ART | EXPO

Laurent Le Deunff

24 Oct - 23 Nov 2013
Vernissage le 24 Oct 2013

La matière éléphantine a définitivement intégré le vocabulaire de Laurent Le Deunff, dans des œuvres qui déploient la pensée du paradoxe chère à l’artiste: le scabreux et le ludique, le sculptural et le narratif, le recouvrement et la surface, l’agrégat et la clarté, la sédimentation et l’intuition, l’artifice et la nature.

Laurent Le Deunff

L’atelier de Laurent Le Deunff n’a jamais ressemblé à un cimetière où viendraient s’échouer ses rêves d’œuvres et d’installations. Mieux, il est le lieu où, en vrai sculpteur, tout se passe, tout s’essaye — ce laboratoire où cette nouvelle exposition s’est cristallisée. Vous le remarquerez aisément: les œuvres montrées ici ne proviennent pas seulement de son atelier mais celles-ci l’ont également convié à faire le trajet Bordeaux-Paris. Le rapport de continuité entre le lieu de production et le lieu d’exposition se double ainsi d’un rapport d’identité, ce que démontrent les tréteaux, tables rudimentaires et socles de fortune «mis en scène» dans la galerie. Qu’ils supportent les sculptures de trompes ou accueillent en leur sein des agglomérats de matières — paysages de rivière, fontaines à souhait, boues primordiales (Bassine, 2013, Auge, 2013, etc.) —, ces éléments «techniques» n’accomplissent pas seulement leurs rôles de support; ils sont devenus décors, traces et réceptacles — du processus de fabrication, de l’univers de l’artiste.

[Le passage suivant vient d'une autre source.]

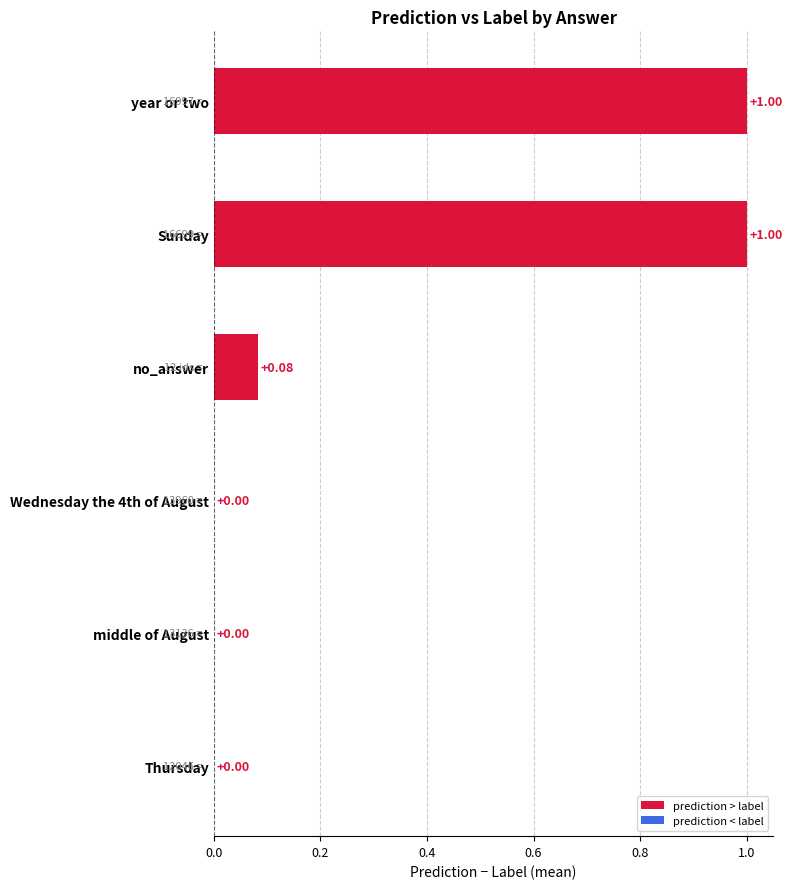

Are the bars horizontal?

Yes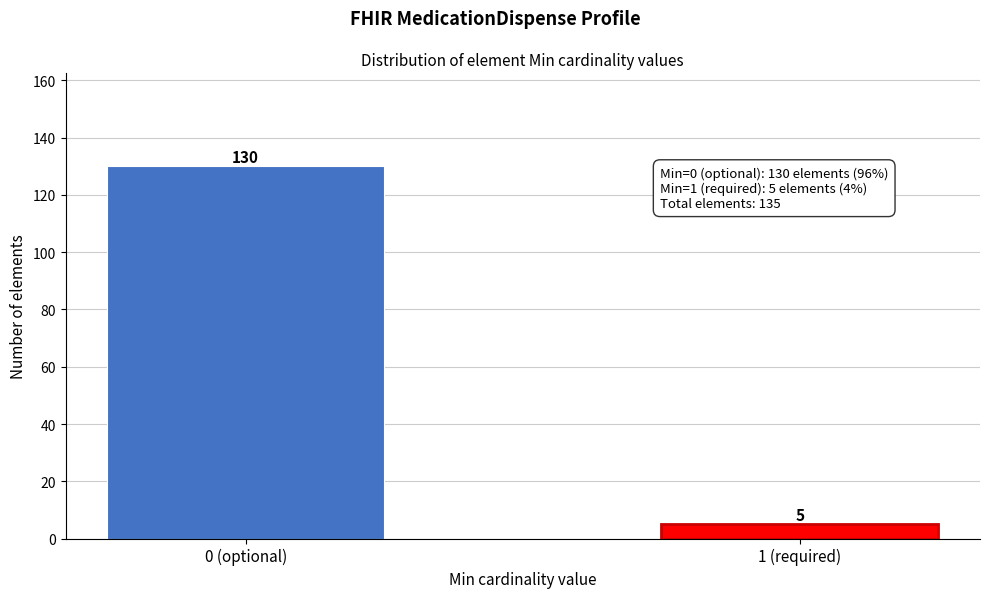

Reading left to right, transcribe all the data shown in this chart.

130	5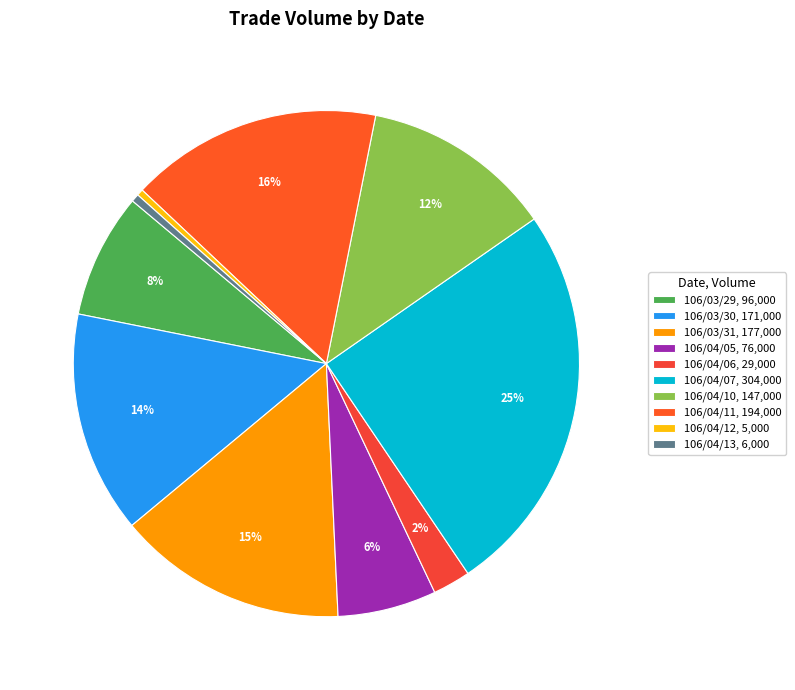

What is the change in value from 106/04/05 to 106/04/07?

+228000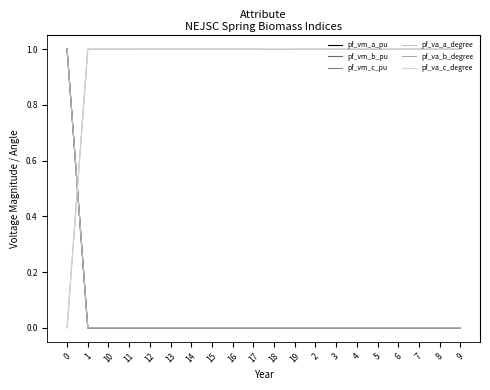

How many lines are shown in the chart?

6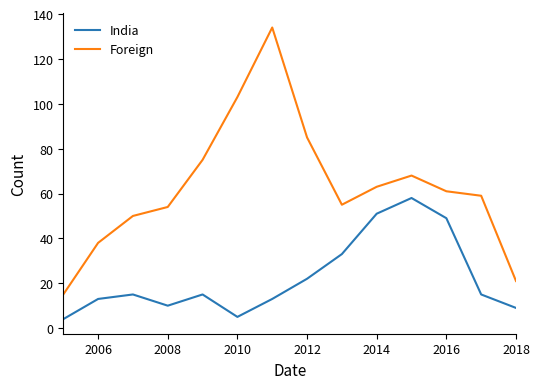

At how many categories does at least one series exceed 5?

14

Répartis dans l’ensemble de l’espace, trône la série Un long nœud de trompes (2013), composée de six éléments: les fragments autonomes et solidaires d’une forme animale monumentale démembrée, limite tératologique. Disposés à l’horizontale, ils paraissent en attente, nœuds marins oisifs et dessins de (grosses) lignes en trois dimensions. La galerie, comme lieu de reconstitution truquée de l’atelier bordelais, un paysage in progress.

Chacun des Nœud explore ses formes labyrinthiques, ses qualités sculpturales et son matériau fascinant — un mélange de ciment, de papier mâché et de pigments utilisé pour fabriquer des briques à faible coût. Ils se jouent d’une confrontation avec leurs socles avec lesquels ils ne semblent faire qu’un, absorbés. À l’image de l’œuvre Vache (2000), lointaine cousine issue des premières années de création de l’artiste, ou des Colonnes (2013), vampirisation de la Colonne sans fin de Constantin Brancusi (1938) rabattue à une taille humaine et à un matériau agraire — l’hypertufa, un alliage de ciment, de sable, de gravier et de tourbe, utilisé en horticulture ou dans l’architecture rurale.

Finissons par quelques lignes de généalogie. Si, en 2013, la matière éléphantine a définitivement intégré le vocabulaire de Laurent Le Deunff, elle le doit à quelques ancêtres: les deux Mammouth de 2001 et 2009, le dessin Rut (Éléphants) de 2011 et la série des Nœuds de trompe initiée en 2012. Des œuvres qui, toutes, déploient la pensée du paradoxe chère à l’artiste: le scabreux et le ludique, le sculptural et le narratif, le recouvrement et la surface, l’agrégat et la clarté, la sédimentation (des sources, des matières, du temps) et l’intuition, l’artifice et la nature.